**What is being asked**: Omit any picture, and return the remaining data exactly as written.

**Materials provided**:

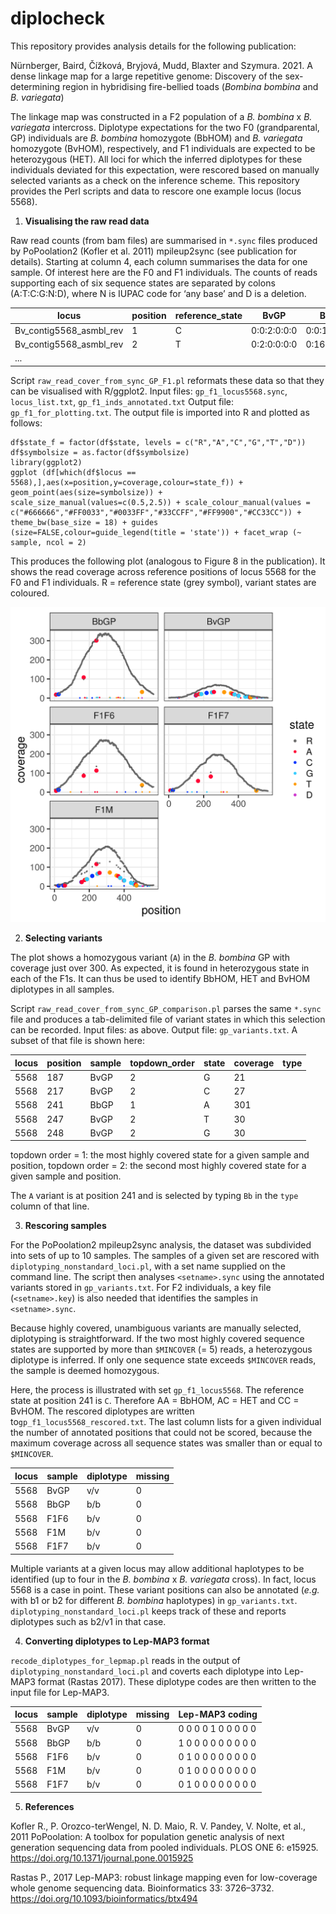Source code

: # diplocheck
This repository provides analysis details for the following publication:

Nürnberger, Baird, Čížková, Bryjová, Mudd, Blaxter and Szymura. 2021. A dense linkage map for a large repetitive genome: Discovery of the sex-determining region in hybridising fire-bellied toads (*Bombina bombina* and *B. variegata*)

The linkage map was constructed in a F2 population of a *B. bombina* x *B. variegata* intercross. Diplotype expectations for the two F0 (grandparental, GP) individuals are *B. bombina* homozygote (BbHOM) and *B. variegata* homozygote (BvHOM), respectively, and F1 individuals are expected to be heterozygous (HET). All loci for which the inferred diplotypes for these individuals deviated for this expectation, were rescored based on manually selected variants as a check on the inference scheme. This repository provides the Perl scripts and data to rescore one example locus (locus 5568).

1. **Visualising the raw read data**

Raw read counts (from bam files) are summarised in `*.sync` files produced by PoPoolation2 (Kofler et al. 2011) mpileup2sync (see publication for details). Starting at column 4, each column summarises the data for one sample. Of interest here are the F0 and F1 individuals. The counts of reads supporting each of six sequence states are separated by colons (A:T:C:G:N:D), where N is IUPAC code for ‘any base’ and D is a deletion. 

locus |	position | reference_state |	BvGP |	BbGP | F1F6 | F1M |	F1F7
----- | -------- | --------------- |  ---- |  ---- | ---- | --- | ----
Bv_contig5568_asmbl_rev | 1 | C | 0:0:2:0:0:0 | 0:0:16:0:0:0 | 0:0:14:0:0:0 | 0:0:6:0:0:0 | 0:0:9:0:0:0
Bv_contig5568_asmbl_rev | 2 | T | 0:2:0:0:0:0 | 0:16:0:0:0:0 | 0:14:0:0:0:0 | 0:6:0:0:0:0 | 0:9:0:0:0:0
... | | | | | | |

Script `raw_read_cover_from_sync_GP_F1.pl` reformats these data so that they can be visualised with R/ggplot2. Input files: `gp_f1_locus5568.sync`, `locus_list.txt`, `gp_f1_inds_annotated.txt` Output file: `gp_f1_for_plotting.txt`. The output file is imported into R and plotted as follows:


```
df$state_f = factor(df$state, levels = c("R","A","C","G","T","D"))
df$symbolsize = as.factor(df$symbolsize)
library(ggplot2)
ggplot (df[which(df$locus == 5568),],aes(x=position,y=coverage,colour=state_f)) + geom_point(aes(size=symbolsize)) +
scale_size_manual(values=c(0.5,2.5)) + scale_colour_manual(values = c("#666666","#FF0033","#0033FF","#33CCFF","#FF9900","#CC33CC")) +
theme_bw(base_size = 18) + guides (size=FALSE,colour=guide_legend(title = 'state')) + facet_wrap (~ sample, ncol = 2)
```

This produces the following plot (analogous to Figure 8 in the publication). It shows the read coverage across reference positions of locus 5568 for the F0 and F1 individuals. R = reference state (grey symbol), variant states are coloured.

![Image](gp_f1_locus5568_raw_read_coverage.png)

2. **Selecting variants**

The plot shows a homozygous variant (`A`) in the *B. bombina* GP with coverage just over 300. As expected, it is found in heterozygous state in each of the F1s. It can thus be used to identify BbHOM, HET and BvHOM diplotypes in all samples. 

Script `raw_read_cover_from_sync_GP_comparison.pl` parses the same `*.sync` file and produces a tab-delimited file of variant states in which this selection can be recorded. Input files: as above. Output file: `gp_variants.txt`. A subset of that file is shown here:

locus | position | sample | topdown_order | state | coverage | type
----- | -------- | ------ | -------------- | ----- | -------- | ----
5568 | 187 | BvGP | 2 | G | 21 | 
5568 | 217 | BvGP | 2 | C | 27 | 
5568 | 241 | BbGP | 1 | A | 301 | 
5568 | 247 | BvGP | 2 | T | 30 | 
5568 | 248 | BvGP | 2 | G | 30 | 

topdown order = 1: the most highly covered state for a given sample and position, topdown order = 2: the second most highly covered state for a given sample and position. 

The `A` variant is at position 241 and is selected by typing `Bb` in the `type` column of that line.

3. **Rescoring samples**

For the PoPoolation2 mpileup2sync analysis, the dataset was subdivided into sets of up to 10 samples. The samples of a given set are rescored with `diplotyping_nonstandard_loci.pl`, with a set name supplied on the command line. The script then analyses `<setname>.sync` using the annotated variants stored in `gp_variants.txt`. For F2 individuals, a key file (`<setname>.key`) is also needed that identifies the samples in `<setname>.sync`. 

Because highly covered, unambiguous variants are manually selected, diplotyping is straightforward. If the two most highly covered sequence states are supported by more than `$MINCOVER` (= 5) reads, a heterozygous diplotype is inferred. If only one sequence state exceeds `$MINCOVER` reads, the sample is deemed homozygous. 

Here, the process is illustrated with set `gp_f1_locus5568`. The reference state at position 241 is `C`. Therefore AA = BbHOM, AC = HET and CC = BvHOM. The rescored diplotypes are written to`gp_f1_locus5568_rescored.txt`. The last column lists for a given individual the number of annotated positions that could not be scored, because the maximum coverage across all sequence states was smaller than or equal to `$MINCOVER`.

locus | sample | diplotype | missing
----- | ------ | --------- | -------
5568 | BvGP | v/v | 0
5568 | BbGP | b/b | 0
5568 | F1F6 | b/v | 0
5568 | F1M | b/v | 0
5568 | F1F7 | b/v | 0

Multiple variants at a given locus may allow additional haplotypes to be identified (up to four in the *B. bombina* x *B. variegata* cross). In fact, locus 5568 is a case in point. These variant positions can also be annotated (*e.g.* with b1 or b2 for different *B. bombina* haplotypes) in `gp_variants.txt`. `diplotyping_nonstandard_loci.pl` keeps track of these and reports diplotypes such as b2/v1 in that case.

4. **Converting diplotypes to Lep-MAP3 format**

`recode_diplotypes_for_lepmap.pl` reads in the output of `diplotyping_nonstandard_loci.pl` and coverts each diplotype into Lep-MAP3 format (Rastas 2017). These diplotype codes are then written to the input file for Lep-MAP3.

locus | sample | diplotype | missing | Lep-MAP3 coding
----- | ------ | --------- | ------- | ---------------
5568 | BvGP | v/v | 0 | 0 0 0 0 1 0 0 0 0 0
5568 | BbGP | b/b | 0 |  1 0 0 0 0 0 0 0 0 0
5568 | F1F6 | b/v | 0 | 0 1 0 0 0 0 0 0 0 0
5568 | F1M | b/v | 0 | 0 1 0 0 0 0 0 0 0 0 
5568 | F1F7 | b/v | 0 | 0 1 0 0 0 0 0 0 0 0 

5. **References**

Kofler R., P. Orozco-terWengel, N. D. Maio, R. V. Pandey, V. Nolte, et al., 2011 PoPoolation: A toolbox for population genetic analysis of next generation sequencing data from pooled individuals. PLOS ONE 6: e15925. https://doi.org/10.1371/journal.pone.0015925

Rastas P., 2017 Lep-MAP3: robust linkage mapping even for low-coverage whole genome sequencing data. Bioinformatics 33: 3726–3732. https://doi.org/10.1093/bioinformatics/btx494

**Exercise output**:
Source code

: # diplocheck
This repository provides analysis details for the following publication:

Nürnberger, Baird, Čížková, Bryjová, Mudd, Blaxter and Szymura. 2021. A dense linkage map for a large repetitive genome: Discovery of the sex-determining region in hybridising fire-bellied toads (*Bombina bombina* and *B. variegata*)

The linkage map was constructed in a F2 population of a *B. bombina* x *B. variegata* intercross. Diplotype expectations for the two F0 (grandparental, GP) individuals are *B. bombina* homozygote (BbHOM) and *B. variegata* homozygote (BvHOM), respectively, and F1 individuals are expected to be heterozygous (HET). All loci for which the inferred diplotypes for these individuals deviated for this expectation, were rescored based on manually selected variants as a check on the inference scheme. This repository provides the Perl scripts and data to rescore one example locus (locus 5568).

1. **Visualising the raw read data**

Raw read counts (from bam files) are summarised in `*.sync` files produced by PoPoolation2 (Kofler et al. 2011) mpileup2sync (see publication for details). Starting at column 4, each column summarises the data for one sample. Of interest here are the F0 and F1 individuals. The counts of reads supporting each of six sequence states are separated by colons (A:T:C:G:N:D), where N is IUPAC code for ‘any base’ and D is a deletion. 

locus |	position | reference_state |	BvGP |	BbGP | F1F6 | F1M |	F1F7
----- | -------- | --------------- |  ---- |  ---- | ---- | --- | ----
Bv_contig5568_asmbl_rev | 1 | C | 0:0:2:0:0:0 | 0:0:16:0:0:0 | 0:0:14:0:0:0 | 0:0:6:0:0:0 | 0:0:9:0:0:0
Bv_contig5568_asmbl_rev | 2 | T | 0:2:0:0:0:0 | 0:16:0:0:0:0 | 0:14:0:0:0:0 | 0:6:0:0:0:0 | 0:9:0:0:0:0
... | | | | | | |

Script `raw_read_cover_from_sync_GP_F1.pl` reformats these data so that they can be visualised with R/ggplot2. Input files: `gp_f1_locus5568.sync`, `locus_list.txt`, `gp_f1_inds_annotated.txt` Output file: `gp_f1_for_plotting.txt`. The output file is imported into R and plotted as follows:


```
df$state_f = factor(df$state, levels = c("R","A","C","G","T","D"))
df$symbolsize = as.factor(df$symbolsize)
library(ggplot2)
ggplot (df[which(df$locus == 5568),],aes(x=position,y=coverage,colour=state_f)) + geom_point(aes(size=symbolsize)) +
scale_size_manual(values=c(0.5,2.5)) + scale_colour_manual(values = c("#666666","#FF0033","#0033FF","#33CCFF","#FF9900","#CC33CC")) +
theme_bw(base_size = 18) + guides (size=FALSE,colour=guide_legend(title = 'state')) + facet_wrap (~ sample, ncol = 2)
```

This produces the following plot (analogous to Figure 8 in the publication). It shows the read coverage across reference positions of locus 5568 for the F0 and F1 individuals. R = reference state (grey symbol), variant states are coloured.

![Image](gp_f1_locus5568_raw_read_coverage.png)

2. **Selecting variants**

The plot shows a homozygous variant (`A`) in the *B. bombina* GP with coverage just over 300. As expected, it is found in heterozygous state in each of the F1s. It can thus be used to identify BbHOM, HET and BvHOM diplotypes in all samples. 

Script `raw_read_cover_from_sync_GP_comparison.pl` parses the same `*.sync` file and produces a tab-delimited file of variant states in which this selection can be recorded. Input files: as above. Output file: `gp_variants.txt`. A subset of that file is shown here:

locus | position | sample | topdown_order | state | coverage | type
----- | -------- | ------ | -------------- | ----- | -------- | ----
5568 | 187 | BvGP | 2 | G | 21 | 
5568 | 217 | BvGP | 2 | C | 27 | 
5568 | 241 | BbGP | 1 | A | 301 | 
5568 | 247 | BvGP | 2 | T | 30 | 
5568 | 248 | BvGP | 2 | G | 30 | 

topdown order = 1: the most highly covered state for a given sample and position, topdown order = 2: the second most highly covered state for a given sample and position. 

The `A` variant is at position 241 and is selected by typing `Bb` in the `type` column of that line.

3. **Rescoring samples**

For the PoPoolation2 mpileup2sync analysis, the dataset was subdivided into sets of up to 10 samples. The samples of a given set are rescored with `diplotyping_nonstandard_loci.pl`, with a set name supplied on the command line. The script then analyses `<setname>.sync` using the annotated variants stored in `gp_variants.txt`. For F2 individuals, a key file (`<setname>.key`) is also needed that identifies the samples in `<setname>.sync`. 

Because highly covered, unambiguous variants are manually selected, diplotyping is straightforward. If the two most highly covered sequence states are supported by more than `$MINCOVER` (= 5) reads, a heterozygous diplotype is inferred. If only one sequence state exceeds `$MINCOVER` reads, the sample is deemed homozygous. 

Here, the process is illustrated with set `gp_f1_locus5568`. The reference state at position 241 is `C`. Therefore AA = BbHOM, AC = HET and CC = BvHOM. The rescored diplotypes are written to`gp_f1_locus5568_rescored.txt`. The last column lists for a given individual the number of annotated positions that could not be scored, because the maximum coverage across all sequence states was smaller than or equal to `$MINCOVER`.

locus | sample | diplotype | missing
----- | ------ | --------- | -------
5568 | BvGP | v/v | 0
5568 | BbGP | b/b | 0
5568 | F1F6 | b/v | 0
5568 | F1M | b/v | 0
5568 | F1F7 | b/v | 0

Multiple variants at a given locus may allow additional haplotypes to be identified (up to four in the *B. bombina* x *B. variegata* cross). In fact, locus 5568 is a case in point. These variant positions can also be annotated (*e.g.* with b1 or b2 for different *B. bombina* haplotypes) in `gp_variants.txt`. `diplotyping_nonstandard_loci.pl` keeps track of these and reports diplotypes such as b2/v1 in that case.

4. **Converting diplotypes to Lep-MAP3 format**

`recode_diplotypes_for_lepmap.pl` reads in the output of `diplotyping_nonstandard_loci.pl` and coverts each diplotype into Lep-MAP3 format (Rastas 2017). These diplotype codes are then written to the input file for Lep-MAP3.

locus | sample | diplotype | missing | Lep-MAP3 coding
----- | ------ | --------- | ------- | ---------------
5568 | BvGP | v/v | 0 | 0 0 0 0 1 0 0 0 0 0
5568 | BbGP | b/b | 0 |  1 0 0 0 0 0 0 0 0 0
5568 | F1F6 | b/v | 0 | 0 1 0 0 0 0 0 0 0 0
5568 | F1M | b/v | 0 | 0 1 0 0 0 0 0 0 0 0 
5568 | F1F7 | b/v | 0 | 0 1 0 0 0 0 0 0 0 0 

5. **References**

Kofler R., P. Orozco-terWengel, N. D. Maio, R. V. Pandey, V. Nolte, et al., 2011 PoPoolation: A toolbox for population genetic analysis of next generation sequencing data from pooled individuals. PLOS ONE 6: e15925. https://doi.org/10.1371/journal.pone.0015925

Rastas P., 2017 Lep-MAP3: robust linkage mapping even for low-coverage whole genome sequencing data. Bioinformatics 33: 3726–3732. https://doi.org/10.1093/bioinformatics/btx494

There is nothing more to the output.